Every blog needs at least one catchy post-theme, and since I have written about a few other topics which have me pretty well baffled (like here and here), I am going to make “Economics Mystery” a (hopefully)catchy post-theme. So here is the official first Economics Mystery post:
In the U.S., some sort of greenhouse gas (GHG) emission limiting policy seems more likely every day. Earlier this month, a group of senators proposed cap-and-trade legislation, and now even President Bush is now ‘considering’ a domestic cap (link), though I am not sure if that means endorsing or proposing legislation or if it means working though the EPA in some way.
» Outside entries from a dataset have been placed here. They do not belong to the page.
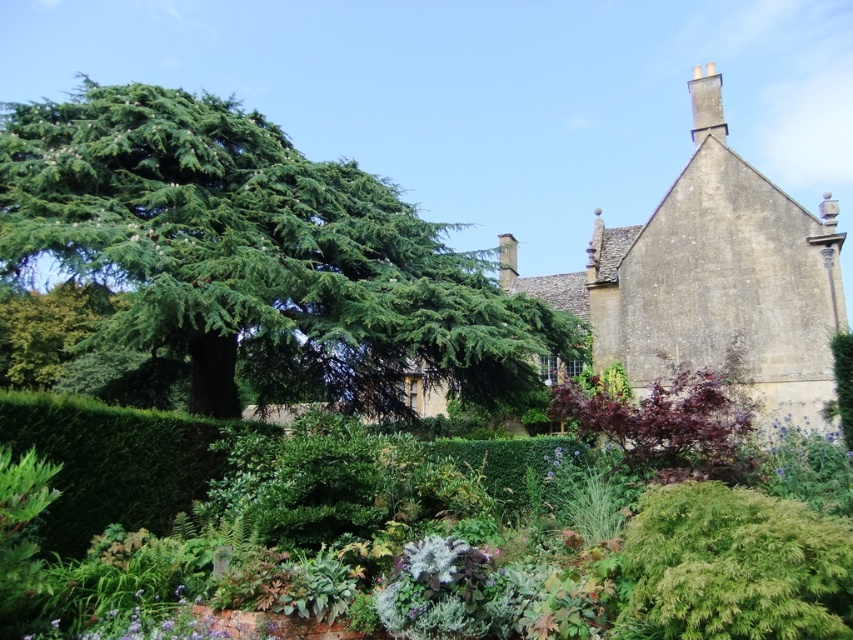
Does green leafy tree at upper left come in front of silvery-gray fluffy plant at center?

No, it is not.

Does green leafy tree at upper left have a lesser width compared to silvery-gray fluffy plant at center?

In fact, green leafy tree at upper left might be wider than silvery-gray fluffy plant at center.

Where is `green leafy tree at upper left`? This screenshot has height=640, width=853. green leafy tree at upper left is located at coordinates (258, 256).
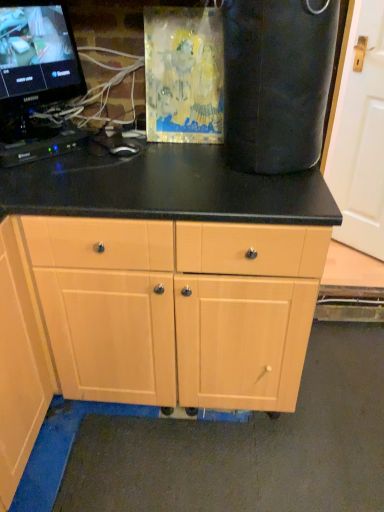
Question: In the image, is light wood cabinet at center positioned in front of or behind black plastic keyboard at left?

Choices:
 (A) behind
 (B) front

Answer: (B)

Question: From the image's perspective, is light wood cabinet at center located above or below black plastic keyboard at left?

Choices:
 (A) below
 (B) above

Answer: (A)

Question: Which of these objects is positioned farthest from the light wood cabinet at center?

Choices:
 (A) white matte door at right
 (B) black glossy monitor at upper left
 (C) black plastic keyboard at left

Answer: (A)

Question: Which object is positioned farthest from the white matte door at right?

Choices:
 (A) black glossy monitor at upper left
 (B) black plastic keyboard at left
 (C) light wood cabinet at center

Answer: (C)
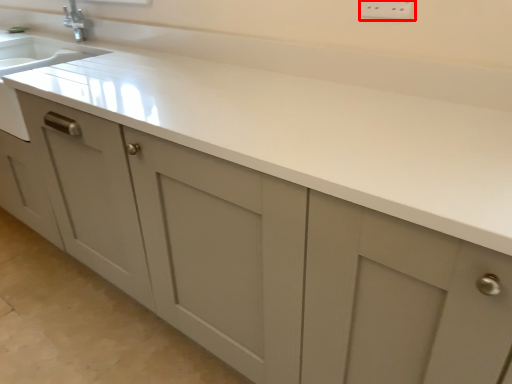
Question: From the image, what is the correct spatial relationship of electric outlet (annotated by the red box) in relation to countertop?

Choices:
 (A) right
 (B) left

Answer: (A)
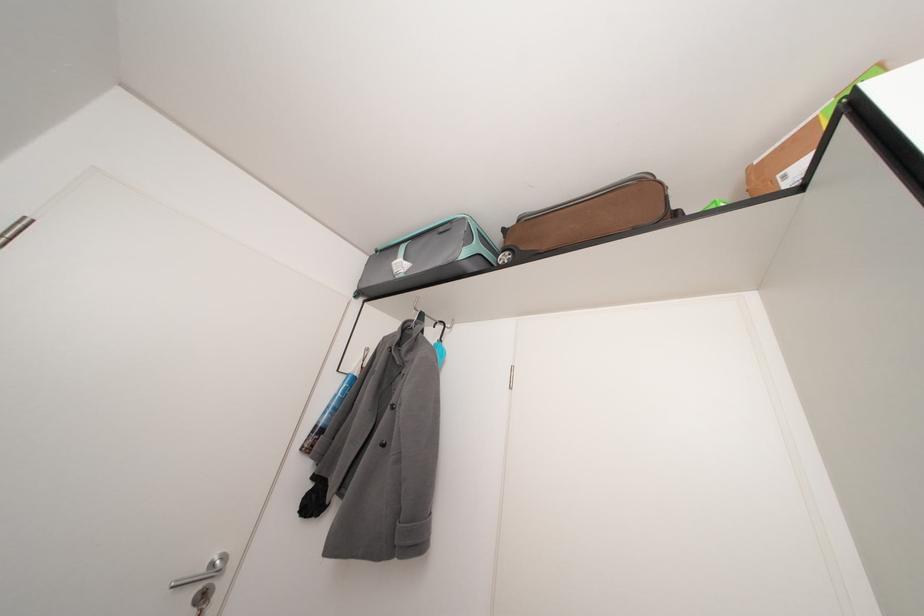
The economic mystery is why relatively small political entities have adopted GHG emission caps. Global warming seems like a fairly clear cut case of a public good problem, and I would not expect small regional political entities to bear the costs of limiting. The benefits of establishing GHG emission limits or GHG emission prices are widely distributed and non-excludable, and the costs are born almost completely by the region adopting the limits. As Mancur Olson points out, large groups usually have difficulty providing for non-excludable goods. He also points out that if there are a few large players, the very two or three largest might rationally provide for small amounts of collective goods, but I don’t think this effect accounts for the local limits that have been established by regional governments. If it were, California would never establish emission limits (link) before the United States as a whole.
In a conversation I had with commenter John M I argued that the reason the typical public good problem is not as pronounced as I had expected is that the issue has been successfully framed as an ethical matter. Now I’m not so sure. Hardcore environmental groups may discuss global warming in ethical terms, but mainstream discussions tend to focus on the ‘seriousness’ of the problem of global warming, in other words, the costs. For example, in the article on California’s emission cap (linked above) Governor Schwarzenegger’s justification is that “nothing is more important than protecting our planet.” His statement is not about ethics but about costs; Schwarzenegger references our planet not the planet; he supports emission limits because he expects global warming to impose high costs, presumably on the rest of the world as well as California.
I think a partial explanation for why GHG emission limiting political action is more popular than would be expected if political entities acted for the strict material benefit of their constituents is that political entities do not act for the strict material benefit of their constituents. As many political scientists and at least one economist have argued, voters are largely altruistic. Now, the extent of and target of voter altruism changes from issue to issue, but on the issue of global warming the costs are perceived to be relatively homogenous among people, which makes it easier to relate the population of the world in general, which should increase altruistic voting considerations towards the world as a whole.
There are other possible explanations though. For example, voters may simply systematically overestimate how much local emissions caps will benefit them. Does anyone have other complementary or alternative explanations?